Liberal Democrats (Libéraux Démocrates, /fr/) is a minor French-speaking political party in Belgium.

==History and ideology==
The party was founded as the Listes Destexhe by former Senator, author and Mouvement Réformateur (MR) politician Alain Destexhe in February 2019. Destexhe had left the MR feeling the party had moved too far to the left and because he opposed the UN Global Compact on Migration (being the only MR senator to vote against it). He and sought to create his own party list to compete in the 2019 Belgian regional elections in the Walloon and Brussels capital regions. Detesxhe stated his new party would be based on the French Les Républicains party and later defined the party as the Francophone equivalent to the Dutch-speaking New Flemish Alliance party in policy areas, albeit supporting the current model of Belgian federalism as opposed to confederalism. The party also held discussions on whether to form an alliance with Mischaël Modrikamen's People's Party due to the similarities in ideology or even merge the two parties together.

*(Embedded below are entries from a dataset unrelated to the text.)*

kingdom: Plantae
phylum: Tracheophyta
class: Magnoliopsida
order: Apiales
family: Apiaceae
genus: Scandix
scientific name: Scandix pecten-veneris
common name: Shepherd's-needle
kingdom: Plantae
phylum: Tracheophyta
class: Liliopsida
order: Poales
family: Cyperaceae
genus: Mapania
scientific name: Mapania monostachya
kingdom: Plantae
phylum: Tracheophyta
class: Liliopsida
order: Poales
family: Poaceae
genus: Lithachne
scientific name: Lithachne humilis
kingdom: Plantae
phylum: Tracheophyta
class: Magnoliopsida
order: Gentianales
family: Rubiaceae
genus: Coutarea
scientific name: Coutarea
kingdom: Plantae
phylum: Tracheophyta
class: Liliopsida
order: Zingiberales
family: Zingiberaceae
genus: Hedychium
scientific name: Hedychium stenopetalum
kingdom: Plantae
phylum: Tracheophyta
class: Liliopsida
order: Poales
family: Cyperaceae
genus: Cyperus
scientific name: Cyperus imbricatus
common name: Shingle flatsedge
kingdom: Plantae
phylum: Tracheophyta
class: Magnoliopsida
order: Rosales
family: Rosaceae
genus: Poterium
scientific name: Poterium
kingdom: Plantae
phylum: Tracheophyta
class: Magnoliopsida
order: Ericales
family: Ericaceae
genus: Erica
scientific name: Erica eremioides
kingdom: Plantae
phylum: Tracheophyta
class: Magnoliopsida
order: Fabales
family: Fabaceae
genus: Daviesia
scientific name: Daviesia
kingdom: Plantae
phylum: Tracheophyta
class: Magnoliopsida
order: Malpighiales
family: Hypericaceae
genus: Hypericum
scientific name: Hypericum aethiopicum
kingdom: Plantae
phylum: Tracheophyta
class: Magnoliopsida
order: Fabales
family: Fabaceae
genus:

In part due to the short time before the regional elections, Destexhe list did not secure any seats and announced in May it would re-establish itself with a new name. In June Liberal Democrats was subsequently chosen. The party defines itself as a "liberal democratic right-wing party" and has a 10 point policy plan, which includes curbing immigration levels, stronger integration policies and opposition to multiculturalism, improving public management, reviewing the benefits system, stricter prison sentences for violent criminals, improving schools and reducing traffic and pollution levels. The party also contained notable members including counter-terrorism expert Claude Moniquet and secretary general of the Belgian Confederation of Automobile Trade and Repair union André-Pierre Puget.

In 2019, Destxhe announced he was standing down as party leader and was replaced by Moniquet. However, Moniquet also stood down in 2020. The party's leadership is currently vacant. Some former members of the Liberal Democrats later joined the new right-wing Chez Nous party.